▶ _Stated problem 1_
Change every "brown woolen coat" to "gray wool jacket" in the entries, starting at their first line and ending at the line containing "You are standing". Return only those lines, with nothing else altered.

▶ _Selected passage_
## BEGIN

British Comedy Guide

Comedy phrases you use round the house.

Feels like a thread that has already been started - but if it hasn't , it should be.
I'm talking about phrases, words etc that you use in everyday conversation, with the family etc that are sourced from comedy.
I don't mean impersonations or exclamation - like shouting "AhHa!" or "Yeah but, no but, yeah but" or "Doh!"
I mean stuff that has been absorbed into your own common parlance.
I'll start.

Like many people, I'm sure, a thin slice of anything is always referred to as Waffer Thin"
The internet is regularly called The Ilfracombe
A horrible noise, or any sort of unpleasantness is described as most discordant
(There's a lot of Count Arthur for some reason)
Similarly with "There was no fruit" when talking about the past and pronouncing satsuma Satsyooma
If my wife wants to know what we're watching on the box she will ask what I am proposing for the televisual feast
I also whistle the middle-eight from" Somewhere Over the Rainbow" in the manner of Richard Briers - but I'm not sure that counts.

I'm sure there's others - but that'll do for now.

## END

(Stored dataset items)
## BEGIN

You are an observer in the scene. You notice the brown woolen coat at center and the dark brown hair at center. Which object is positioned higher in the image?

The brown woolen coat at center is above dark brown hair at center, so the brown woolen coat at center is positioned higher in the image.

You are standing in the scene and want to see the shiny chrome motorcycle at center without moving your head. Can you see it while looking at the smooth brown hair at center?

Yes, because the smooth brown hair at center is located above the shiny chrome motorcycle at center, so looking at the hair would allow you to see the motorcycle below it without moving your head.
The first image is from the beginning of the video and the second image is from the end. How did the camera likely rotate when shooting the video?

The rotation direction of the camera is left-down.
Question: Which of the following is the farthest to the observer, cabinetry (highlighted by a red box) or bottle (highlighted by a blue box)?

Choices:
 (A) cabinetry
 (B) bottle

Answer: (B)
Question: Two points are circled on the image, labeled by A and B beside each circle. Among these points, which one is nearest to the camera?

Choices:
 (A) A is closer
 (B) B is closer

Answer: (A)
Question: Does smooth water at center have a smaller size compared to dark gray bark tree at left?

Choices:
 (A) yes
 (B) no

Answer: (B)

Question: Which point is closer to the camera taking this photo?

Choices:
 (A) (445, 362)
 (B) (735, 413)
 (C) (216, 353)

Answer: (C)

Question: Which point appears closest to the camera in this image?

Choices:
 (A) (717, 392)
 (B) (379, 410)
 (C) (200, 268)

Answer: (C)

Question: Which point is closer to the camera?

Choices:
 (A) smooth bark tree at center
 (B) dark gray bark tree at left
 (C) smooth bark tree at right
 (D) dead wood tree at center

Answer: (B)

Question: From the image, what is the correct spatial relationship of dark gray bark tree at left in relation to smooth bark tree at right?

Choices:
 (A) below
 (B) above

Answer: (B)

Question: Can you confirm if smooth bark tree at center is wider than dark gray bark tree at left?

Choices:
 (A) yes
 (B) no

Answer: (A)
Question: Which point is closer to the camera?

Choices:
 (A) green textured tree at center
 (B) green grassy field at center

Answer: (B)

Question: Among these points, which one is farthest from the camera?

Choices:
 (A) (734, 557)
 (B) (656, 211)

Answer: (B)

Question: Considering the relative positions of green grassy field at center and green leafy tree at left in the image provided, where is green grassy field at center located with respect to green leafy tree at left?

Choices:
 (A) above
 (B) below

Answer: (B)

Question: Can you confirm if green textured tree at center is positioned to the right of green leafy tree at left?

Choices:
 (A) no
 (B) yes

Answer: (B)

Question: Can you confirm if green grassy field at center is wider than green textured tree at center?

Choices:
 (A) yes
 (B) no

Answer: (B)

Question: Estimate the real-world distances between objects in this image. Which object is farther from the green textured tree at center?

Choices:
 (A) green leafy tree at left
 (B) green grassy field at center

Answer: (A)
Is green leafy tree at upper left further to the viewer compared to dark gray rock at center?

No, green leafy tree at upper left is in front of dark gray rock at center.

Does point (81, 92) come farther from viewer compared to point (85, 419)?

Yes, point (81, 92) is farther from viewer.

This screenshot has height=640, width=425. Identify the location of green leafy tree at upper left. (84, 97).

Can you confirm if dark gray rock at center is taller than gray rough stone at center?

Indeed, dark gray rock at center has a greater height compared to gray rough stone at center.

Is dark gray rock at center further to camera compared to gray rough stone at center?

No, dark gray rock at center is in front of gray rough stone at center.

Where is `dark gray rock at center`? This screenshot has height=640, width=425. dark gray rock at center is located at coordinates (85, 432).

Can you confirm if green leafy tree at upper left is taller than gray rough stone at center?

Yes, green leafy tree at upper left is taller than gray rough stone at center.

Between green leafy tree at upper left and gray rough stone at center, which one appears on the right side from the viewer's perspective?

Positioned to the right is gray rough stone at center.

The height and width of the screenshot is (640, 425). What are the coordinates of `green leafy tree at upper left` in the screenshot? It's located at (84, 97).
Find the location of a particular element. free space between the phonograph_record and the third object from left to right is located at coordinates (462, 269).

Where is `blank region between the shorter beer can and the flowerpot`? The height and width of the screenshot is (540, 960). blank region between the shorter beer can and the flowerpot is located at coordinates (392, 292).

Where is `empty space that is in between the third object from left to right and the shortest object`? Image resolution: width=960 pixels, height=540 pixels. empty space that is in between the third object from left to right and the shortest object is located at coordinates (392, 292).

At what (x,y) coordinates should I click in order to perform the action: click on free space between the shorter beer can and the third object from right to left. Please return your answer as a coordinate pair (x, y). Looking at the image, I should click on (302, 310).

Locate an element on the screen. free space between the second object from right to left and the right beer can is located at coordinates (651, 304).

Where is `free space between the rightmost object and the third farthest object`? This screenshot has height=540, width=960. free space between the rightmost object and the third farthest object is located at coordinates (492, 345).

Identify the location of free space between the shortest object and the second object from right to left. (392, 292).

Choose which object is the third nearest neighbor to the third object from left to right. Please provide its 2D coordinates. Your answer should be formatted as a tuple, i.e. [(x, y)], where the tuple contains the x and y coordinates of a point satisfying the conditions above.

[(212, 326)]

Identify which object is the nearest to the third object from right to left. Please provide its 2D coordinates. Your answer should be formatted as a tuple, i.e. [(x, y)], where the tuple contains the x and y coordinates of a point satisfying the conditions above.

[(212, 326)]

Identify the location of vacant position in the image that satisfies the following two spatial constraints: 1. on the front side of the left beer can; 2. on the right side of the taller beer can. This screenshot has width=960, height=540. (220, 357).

## END

▶ _Stated problem 2_
Translate this sentence from the forum post about comedy phrases into Spanish: "I mean stuff that has been absorbed into your own common parlance."

▶ _Result 1_
You are an observer in the scene. You notice the gray wool jacket at center and the dark brown hair at center. Which object is positioned higher in the image?

The gray wool jacket at center is above dark brown hair at center, so the gray wool jacket at center is positioned higher in the image.

You are standing in the scene and want to see the shiny chrome motorcycle at center without moving your head. Can you see it while looking at the smooth brown hair at center?

▶ _Result 2_
Me refiero a cosas que se han incorporado a tu propio lenguaje cotidiano.